Un dimanche au chocolat-théâtre
the-others-and-us
Installez-vous, installez-vous
Allez-y, entrez
Les enfants devant, à l’arrière les parents
Elles ne veulent pas, elles préfèrent rester sur nos genoux
Impressionnées par le brouhaha des cris et des rires des uns
Des discussions post-brunch du dimanche des autres
Elle n’est pas très rassurée, elle sent la tension des excités du front
Les lumières s’éteignent progressivement
Chut!
Le comédien entre en scène, avec une petite mélodie enfantine en fond
Lumières chaudes, le soleil levant
Aujourd’hui il sera jardinier
Porte une chemise à carreaux, un chapeau de paille et des bottes en caoutchouc.
Quel cliché, ils nous suivent partout, en sommes-nous tous ?
Il apprend, ludique, l’art de cultiver
Il apprend, patient
Il chante le nom des fruits et légumes, et leurs couleurs
Tant bien que mal il essaie de se faire entendre
Lorsqu’il souhaite faire participer les enfants indignes de lui
En appelle 4, et 6 montent sur la scène
Il est vite débordé parce qu’aucun ne l’écoute
Son scénario tombe progressivement à l’eau
Comme l’homme attaché à la pierre qui coule au fond du fleuve
Et les parents ne bougent pas d’un poil
Pour remettre en place l’ingrate progéniture
Un audacieux du premier rang se met à escalader la scène
Il déclenche la folie de ses partenaires bouillants d’un après-midi
Qui tentent à leur tour de grimper
Grattent la scène à s’en arracher les ongles
Comme des prédateurs en cage et fous
Devant l’alléchante et juteuse proie
Je vis un véritable concert de rock en miniature!
L’artiste, las, se dit que son travail n’est en sécurité nulle part
Même dans cette tranquille banlieue ouest de familles aisées
Qui ont payé en solde leur ticket d’entrée
Les chiards auront éternellement les yeux rouges
Assoiffés de son sang d’homme de divertissement
La représentation se termine difficilement
Avec pour grand absent l’attention des enfants
Et déjà tout le monde se lève, s’habille et sort
«Merci à vous, cher public, et si vous voulez retrouver les chansons du spectacle oublié, achetez pour 10 euros mon CD»

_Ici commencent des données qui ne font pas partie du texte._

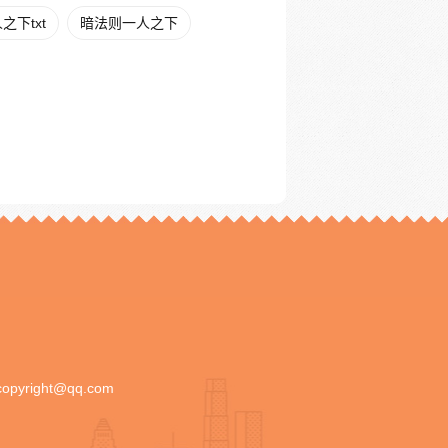
下txt
暗法则一人之下
copyright@qq.com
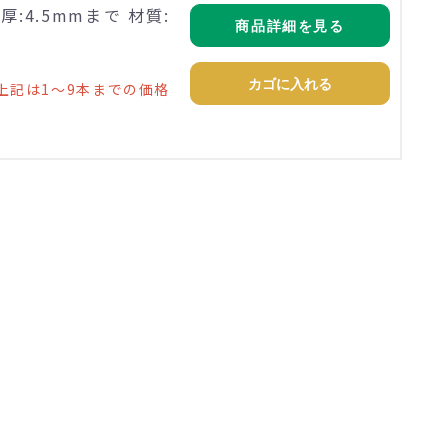
:4.5mmまで 材質:
商品詳細を見る
カゴに入れる
上記は1～9本までの価格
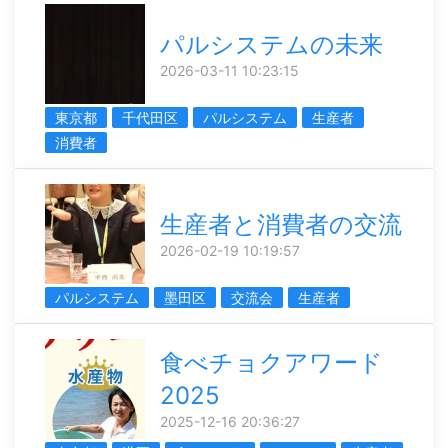
パルシステムの未来
2026-03-11 10:23:15
東京都
千代田区
パルシステム
生産者
消費者
生産者と消費者の交流
2026-02-19 10:19:57
パルシステム
墨田区
交流会
生産者
食べチョクアワード
2025
2025-12-16 20:36:27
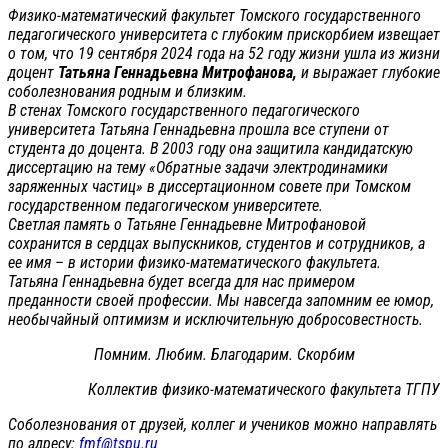
Физико-математический факультет Томского государственного
педагогического университета с глубоким прискорбием извещает
о том, что 19 сентября 2024 года на 52 году жизни ушла из жизни
доцент
Татьяна Геннадьевна Митрофанова,
и выражает глубокие
соболезнования родным и близким.
В стенах Томского государственного педагогического
университета Татьяна Геннадьевна прошла все ступени от
студента до доцента. В 2003 году она защитила кандидатскую
диссертацию на тему «Обратные задачи электродинамики
заряженных частиц» в диссертационном совете при Томском
государственном педагогическом университете.
Светлая память о Татьяне Геннадьевне Митрофановой
сохранится в сердцах выпускников, студентов и сотрудников, а
ее имя – в истории физико-математического факультета.
Татьяна Геннадьевна будет всегда для нас примером
преданности своей профессии. Мы навсегда запомним ее юмор,
необычайный оптимизм и исключительную добросовестность.
Помним. Любим. Благодарим. Скорбим
Коллектив физико-математического факультета ТГПУ
Соболезнования от друзей, коллег и учеников можно направлять
по адресу:
fmf@tspu.ru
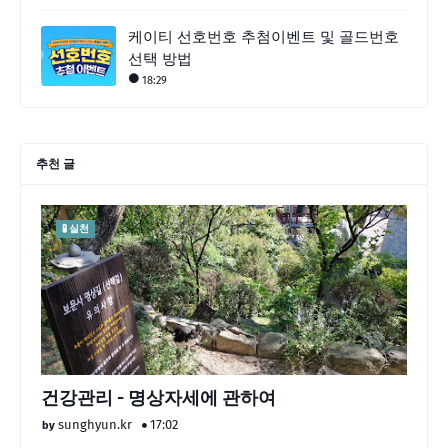
케이티 선호번호 추첨이벤트 및 골드번호
선택 방법
18:29
추천 글
🧪 실천
건강관리 - 명상자세에 관하여
sunghyun.kr
17:02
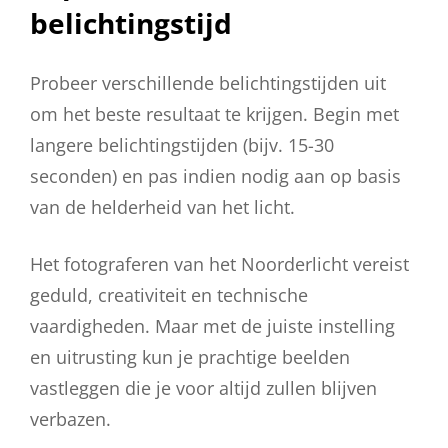
belichtingstijd
Probeer verschillende belichtingstijden uit
om het beste resultaat te krijgen. Begin met
langere belichtingstijden (bijv. 15-30
seconden) en pas indien nodig aan op basis
van de helderheid van het licht.
Het fotograferen van het Noorderlicht vereist
geduld, creativiteit en technische
vaardigheden. Maar met de juiste instelling
en uitrusting kun je prachtige beelden
vastleggen die je voor altijd zullen blijven
verbazen.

Solitude trop bien connue de l’intermittent du spectacle
Cheveux toujours là mais grisonnants
La quarantaine entamée et des poches sous les yeux
Brillants de vivre son rêve d’enfant.
Il remballe ses accessoires fabriqués main en papier d’espoir
Et rejoint les spectateurs aveugles au goûter des morveux rois
Des mamans enroulées dans des colliers de perles
Importées du Pacifique pour les grands noms de la joaillerie
Des chemises et jupes bleues Versailles
Mocassins de peau et trop de parfums de luxe s’entremêlent
Quelques papas qui se sont fait coincer, regardent leur montre
Boit son chocolat au goût de théâtre, ignoré de tous.